Two dogs technically don’t comprise a collection, or – to be more precise – a pack, but when I head out the door with Mona and Bowie for their daily walk, it has that feel. There’s the initial search for harnesses; Bowie’s habit of plucking them from the hall basket and depositing them who-knows-where has me combing several rooms for the first few minutes; it’s fortunate that they’re fluorescent (the harnesses, not the dogs.) Next is the floor routine in order to attach a split leash. Mona, older dog, always gets clipped first. Despite her eagerness, she will sit patiently while I root around in her mass of fluff for the ring on her collar. Bowie is meanwhile performing back flips, alternating them with valiant efforts to free Mona from her harness. Bowie’s turn. He dutifully sits on command, gives me one-and-a-half seconds to find his collar ring and properly affix him to the second lead, and then charges to the door. . . usually still “unaffixed”. With nose pressed to the glass storm door, he allows himself to be tethered to his best pal. (Mona’s joy is tempered as she is reminded once again how times have changed; she muses, not too long ago Mommy loved just me, and took just me for long, uncomplicated walks, and if I wanted to stop and sniff something interesting, I could do that. . . in an uncomplicated way.)
Before we leave the house and stutter-step our way down three short flights of steps (and not in a way that suggests that I’m striving to warm up my core), my pockets bulge with poop bags, treats, tissues, house key (with an attached sharp-eared kitty charm-slash-personal-protection-weapon that reassures me that I’m well-armed should another dog attack my pups or a psychopath ambush me), and cell-phone (to track my steps, as well as comply with my daughters’ demands that I be reachable.) Anyone with small children understands the complexity of “leaving the house”; whenever I leave the house with these two small dogs it invariably calls to mind those early days with Megan and Lindsey. Back then, just as excited about the possibilities that “leaving the house” implied, my girls – especially Lindsey – would bounce around and wriggle with delight, but they would never spontaneously (at the very moment when one’s foot was reaching tentatively for the next step), jerk on their leash and catapult you into the bushes next to the front steps.
The split leash is in some ways ingenious, but also cruel.

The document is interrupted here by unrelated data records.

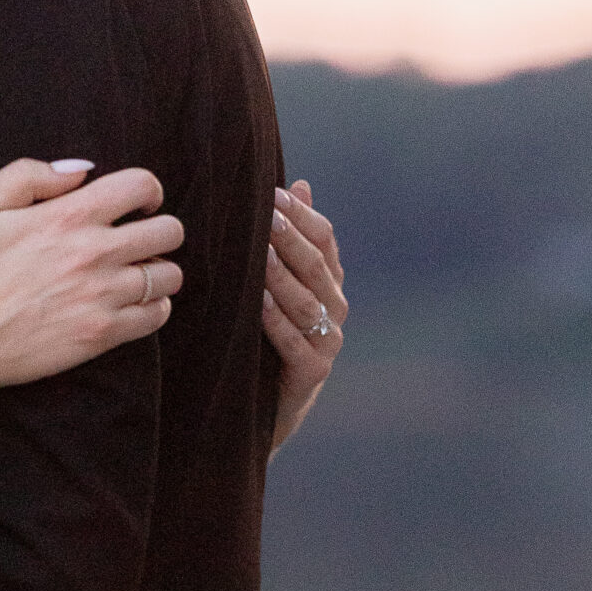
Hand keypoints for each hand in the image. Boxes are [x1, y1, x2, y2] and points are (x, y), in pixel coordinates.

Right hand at [0, 159, 183, 394]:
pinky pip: (156, 316)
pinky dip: (154, 307)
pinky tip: (134, 304)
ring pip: (170, 275)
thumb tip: (80, 171)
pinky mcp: (102, 334)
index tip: (136, 204)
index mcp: (66, 216)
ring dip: (159, 270)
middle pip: (168, 230)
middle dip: (160, 229)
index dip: (147, 190)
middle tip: (140, 239)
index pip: (141, 185)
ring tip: (137, 274)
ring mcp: (101, 296)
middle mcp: (93, 253)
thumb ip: (28, 176)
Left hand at [263, 180, 346, 449]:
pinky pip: (295, 343)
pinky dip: (276, 323)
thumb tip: (300, 183)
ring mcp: (327, 341)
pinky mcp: (312, 373)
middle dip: (290, 238)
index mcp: (329, 281)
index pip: (325, 239)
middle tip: (265, 215)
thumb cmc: (266, 335)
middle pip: (315, 265)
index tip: (273, 194)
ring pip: (306, 301)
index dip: (302, 215)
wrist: (261, 406)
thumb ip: (290, 239)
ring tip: (259, 254)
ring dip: (281, 277)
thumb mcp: (277, 285)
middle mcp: (335, 307)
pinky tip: (256, 304)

If you’re unfamiliar, it is a “V” attachment for the lower end of a single leash, converting it into a double leash. I had tried the two separate leashes and found that entanglement was a recurrent problem. I wearied of the constant exertions to creatively and gracefully extricate myself once encased. (There was no one better way to do it, whether I twirled in a 360-degree circle, or sumo-stepped my way over this leash first, only to find that I’d literally stepped into another trap.) One day on a section of rail trail in the South End of Newburyport, I ran into an older couple who were intrigued by the split leash. Is it easier to walk two dogs that way, they wanted to know. From my vantage point it’s easier, I sheepishly admitted. Rather than “guiding” me first in this direction, then immediately in that direction, Bowie (because that’s usually who’s doing the “guiding”) instead tugs Mona. In a way, they move together. . . symbiotically, one could say. In truth, Mona will be trotting along, in front, trying to enjoy our outdoor time, when a sudden jolt will launch her sideways; only residually will I feel it as it travels up the rest of the leash. To the older couple I simply explained that this was a pleasanter alternative to engaging in an interminable game of Chinese jump rope.
I look deep into Mona’s eyes, sense the unformed question, and assure her, he won’t always be a puppy. Wishing for it, not wishing. And Mona remains skeptical.